**WHAT NEEDS TO BE DONE:** Would you please transcribe the data in full and exactly, excluding images?

*** SUPPLIED MATERIAL Section Begins ***

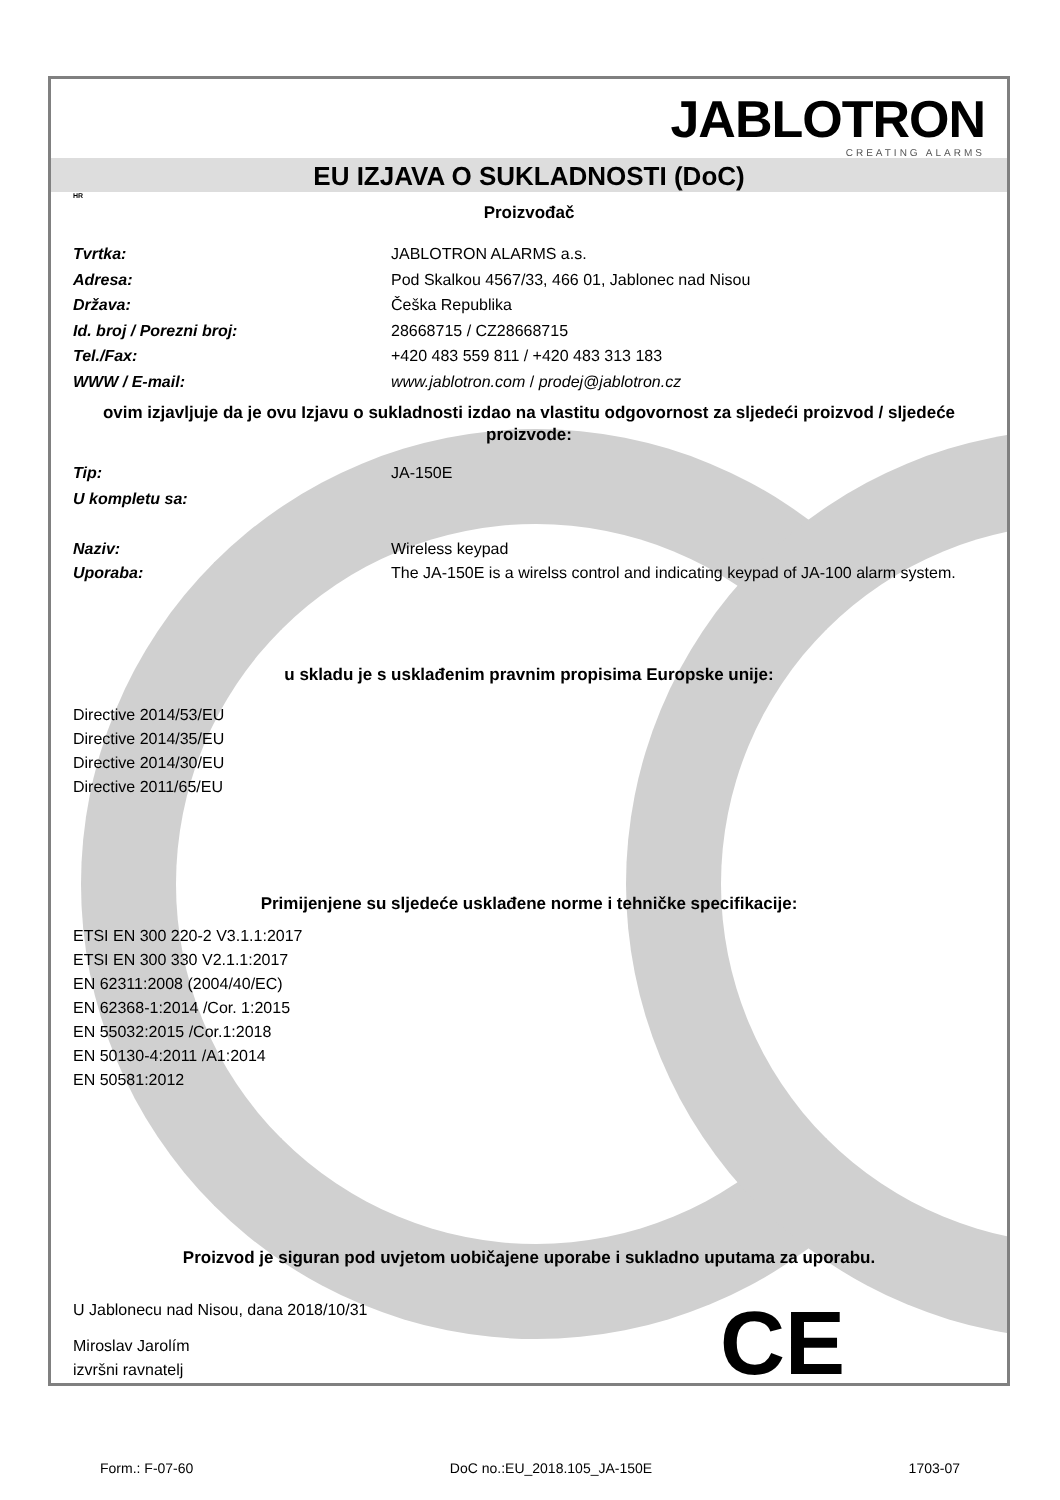JABLOTRON
CREATING ALARMS
EU IZJAVA O SUKLADNOSTI (DoC)
HR
Proizvođač
Tvrtka: JABLOTRON ALARMS a.s.
Adresa: Pod Skalkou 4567/33, 466 01, Jablonec nad Nisou
Država: Češka Republika
Id. broj / Porezni broj: 28668715 / CZ28668715
Tel./Fax: +420 483 559 811 / +420 483 313 183
WWW / E-mail: www.jablotron.com / prodej@jablotron.cz
ovim izjavljuje da je ovu Izjavu o sukladnosti izdao na vlastitu odgovornost za sljedeći proizvod / sljedeće proizvode:
Tip: JA-150E
U kompletu sa:
Naziv: Wireless keypad
Uporaba: The JA-150E is a wirelss control and indicating keypad of JA-100 alarm system.
u skladu je s usklađenim pravnim propisima Europske unije:
Directive 2014/53/EU
Directive 2014/35/EU
Directive 2014/30/EU
Directive 2011/65/EU
Primijenjene su sljedeće usklađene norme i tehničke specifikacije:
ETSI EN 300 220-2 V3.1.1:2017
ETSI EN 300 330 V2.1.1:2017
EN 62311:2008 (2004/40/EC)
EN 62368-1:2014 /Cor. 1:2015
EN 55032:2015 /Cor.1:2018
EN 50130-4:2011 /A1:2014
EN 50581:2012
Proizvod je siguran pod uvjetom uobičajene uporabe i sukladno uputama za uporabu.
U Jablonecu nad Nisou, dana 2018/10/31
Miroslav Jarolím
izvršni ravnatelj
CE
Form.: F-07-60 DoC no.:EU_2018.105_JA-150E 1703-07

*** SUPPLIED MATERIAL Section Ends ***

**WRITTEN SOLUTION:**
JABLOTRON
CREATING ALARMS
EU IZJAVA O SUKLADNOSTI (DoC)
HR
Proizvođač
Tvrtka: JABLOTRON ALARMS a.s.
Adresa: Pod Skalkou 4567/33, 466 01, Jablonec nad Nisou
Država: Češka Republika
Id. broj / Porezni broj: 28668715 / CZ28668715
Tel./Fax: +420 483 559 811 / +420 483 313 183
WWW / E-mail: www.jablotron.com / prodej@jablotron.cz
ovim izjavljuje da je ovu Izjavu o sukladnosti izdao na vlastitu odgovornost za sljedeći proizvod / sljedeće proizvode:
Tip: JA-150E
U kompletu sa:
Naziv: Wireless keypad
Uporaba: The JA-150E is a wirelss control and indicating keypad of JA-100 alarm system.
u skladu je s usklađenim pravnim propisima Europske unije:
Directive 2014/53/EU
Directive 2014/35/EU
Directive 2014/30/EU
Directive 2011/65/EU
Primijenjene su sljedeće usklađene norme i tehničke specifikacije:
ETSI EN 300 220-2 V3.1.1:2017
ETSI EN 300 330 V2.1.1:2017
EN 62311:2008 (2004/40/EC)
EN 62368-1:2014 /Cor. 1:2015
EN 55032:2015 /Cor.1:2018
EN 50130-4:2011 /A1:2014
EN 50581:2012
Proizvod je siguran pod uvjetom uobičajene uporabe i sukladno uputama za uporabu.
U Jablonecu nad Nisou, dana 2018/10/31
Miroslav Jarolím
izvršni ravnatelj
CE
Form.: F-07-60 DoC no.:EU_2018.105_JA-150E 1703-07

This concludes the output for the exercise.